If a false declaration is lodged — even unknowingly — the penalties fall on the licensed operator. Meanwhile, organised crime absorbs seizures as a cost of doing business.

“The crooks make the money,” Kelly said, “but the compliance risk sits with us.”

This pressure has contributed to a growing shortage of experienced customs brokers, with many leaving the industry due to escalating risk, liability and regulatory burden.

Why Enforcement Alone Isn’t Working

While enforcement agencies continue to make arrests and seize product, Kelly reinforced what many in industry already know: seizures do not disrupt demand.

As long as consumers can buy illicit tobacco for a fraction of the legal price, supply will continue to flow. Criminal syndicates simply replace lost shipments and personnel.

Former AFP officer Rowan Pike echoed this during the podcast, noting that without addressing policy settings — particularly excise — enforcement will always be reactive.

Kelly agreed, adding that from the supply chain perspective, Australia has effectively become a global target.

“When the profit margins are that high, criminals will find a way. They always do.”

The Scale of the Problem

Kelly also drew attention to how widespread the illegal retail market has become. Illicit tobacco outlets are no longer hidden — they are operating openly in suburbs, near schools, and even close to police stations.

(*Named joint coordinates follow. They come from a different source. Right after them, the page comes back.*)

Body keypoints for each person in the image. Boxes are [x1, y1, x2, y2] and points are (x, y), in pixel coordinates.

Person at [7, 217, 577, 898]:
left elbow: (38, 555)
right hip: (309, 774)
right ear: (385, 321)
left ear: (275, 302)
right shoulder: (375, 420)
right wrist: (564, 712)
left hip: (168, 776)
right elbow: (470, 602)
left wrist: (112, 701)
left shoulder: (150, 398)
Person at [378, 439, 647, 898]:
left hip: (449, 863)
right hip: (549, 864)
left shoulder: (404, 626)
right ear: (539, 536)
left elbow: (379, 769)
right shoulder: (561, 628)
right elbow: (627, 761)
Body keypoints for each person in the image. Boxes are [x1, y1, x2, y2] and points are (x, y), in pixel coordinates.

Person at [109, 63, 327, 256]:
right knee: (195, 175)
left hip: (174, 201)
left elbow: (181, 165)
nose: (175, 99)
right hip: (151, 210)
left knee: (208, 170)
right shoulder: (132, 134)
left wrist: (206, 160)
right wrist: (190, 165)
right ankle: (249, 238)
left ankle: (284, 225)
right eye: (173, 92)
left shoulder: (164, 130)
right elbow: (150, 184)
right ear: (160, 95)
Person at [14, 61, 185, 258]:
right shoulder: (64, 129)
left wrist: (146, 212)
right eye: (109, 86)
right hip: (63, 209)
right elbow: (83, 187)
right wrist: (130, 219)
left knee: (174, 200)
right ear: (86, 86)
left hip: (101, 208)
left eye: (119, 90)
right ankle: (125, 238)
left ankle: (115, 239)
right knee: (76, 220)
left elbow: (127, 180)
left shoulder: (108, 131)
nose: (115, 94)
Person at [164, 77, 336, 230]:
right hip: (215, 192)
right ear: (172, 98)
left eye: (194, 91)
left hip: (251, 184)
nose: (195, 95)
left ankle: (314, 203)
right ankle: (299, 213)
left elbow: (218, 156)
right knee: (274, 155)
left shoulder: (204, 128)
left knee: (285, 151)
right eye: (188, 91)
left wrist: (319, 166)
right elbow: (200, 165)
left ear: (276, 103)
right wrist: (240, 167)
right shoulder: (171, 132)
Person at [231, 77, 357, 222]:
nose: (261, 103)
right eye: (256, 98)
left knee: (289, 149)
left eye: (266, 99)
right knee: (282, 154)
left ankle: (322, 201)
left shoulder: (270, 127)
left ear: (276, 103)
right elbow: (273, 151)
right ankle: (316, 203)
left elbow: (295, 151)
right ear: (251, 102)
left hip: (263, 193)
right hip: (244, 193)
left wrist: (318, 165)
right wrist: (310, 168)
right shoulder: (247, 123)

This normalisation erodes public trust, puts shopkeepers at risk, and creates an environment where organised crime becomes embedded in everyday communities.

From Kelly’s perspective, the downstream violence and intimidation seen across Australia is the inevitable result of policy-driven demand colliding with organised supply.

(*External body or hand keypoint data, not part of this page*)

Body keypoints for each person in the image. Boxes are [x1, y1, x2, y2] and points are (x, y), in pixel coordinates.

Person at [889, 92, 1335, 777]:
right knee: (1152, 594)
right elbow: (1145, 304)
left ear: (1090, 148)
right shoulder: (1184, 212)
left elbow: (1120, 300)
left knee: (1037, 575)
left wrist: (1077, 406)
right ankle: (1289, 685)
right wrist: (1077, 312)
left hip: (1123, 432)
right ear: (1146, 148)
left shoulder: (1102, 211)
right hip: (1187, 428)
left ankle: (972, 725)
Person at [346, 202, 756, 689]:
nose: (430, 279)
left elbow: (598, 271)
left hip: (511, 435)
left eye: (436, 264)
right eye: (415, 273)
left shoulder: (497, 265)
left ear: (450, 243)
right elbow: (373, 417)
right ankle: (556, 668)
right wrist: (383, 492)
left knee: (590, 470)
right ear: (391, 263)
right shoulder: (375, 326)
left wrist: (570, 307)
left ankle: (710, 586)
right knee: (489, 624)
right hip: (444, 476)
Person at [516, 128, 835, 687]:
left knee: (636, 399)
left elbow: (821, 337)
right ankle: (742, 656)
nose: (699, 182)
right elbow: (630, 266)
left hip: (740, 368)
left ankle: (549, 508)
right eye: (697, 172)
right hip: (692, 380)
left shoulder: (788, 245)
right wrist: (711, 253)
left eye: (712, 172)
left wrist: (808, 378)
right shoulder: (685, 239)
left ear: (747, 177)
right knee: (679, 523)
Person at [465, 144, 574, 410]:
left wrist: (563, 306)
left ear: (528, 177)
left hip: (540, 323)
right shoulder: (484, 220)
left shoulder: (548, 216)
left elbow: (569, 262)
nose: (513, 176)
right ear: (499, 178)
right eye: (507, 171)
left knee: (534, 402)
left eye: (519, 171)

A Supply Chain Issue, Not Just a Health Debate

One of Kelly’s strongest points was that illegal tobacco is no longer just a health issue — it is now a supply chain integrity issue.

Criminals are exploiting the same global trade systems that legitimate importers depend on. Each successful shipment undermines confidence in border controls, compliance frameworks and industry participants doing the right thing.

“This isn’t about one bad actor,” Kelly said. “It’s about a system that’s being gamed at scale.”

Why Kelly Spoke Out

Kelly’s decision to speak publicly was not about politics — it was about reality.

From her position in freight forwarding, she sees the consequences upstream, long before illicit tobacco appears on retail shelves. She also sees the growing strain placed on legitimate operators trying to comply in an increasingly hostile environment.

“If we don’t address the policy drivers,” she warned, “we’re just going to keep chasing our tails — while organised crime gets stronger.”

The Bottom Line

Kelly Crossley’s interview offers a rare, grounded perspective on illegal tobacco — not from theory, but from inside the supply chain itself.

Her message is confronting but clear:
until Australia aligns policy, enforcement and economic reality, illicit tobacco will continue to flow — and the damage will keep spreading.

This is not just a warning from law enforcement.
It is a warning from industry — from the frontline.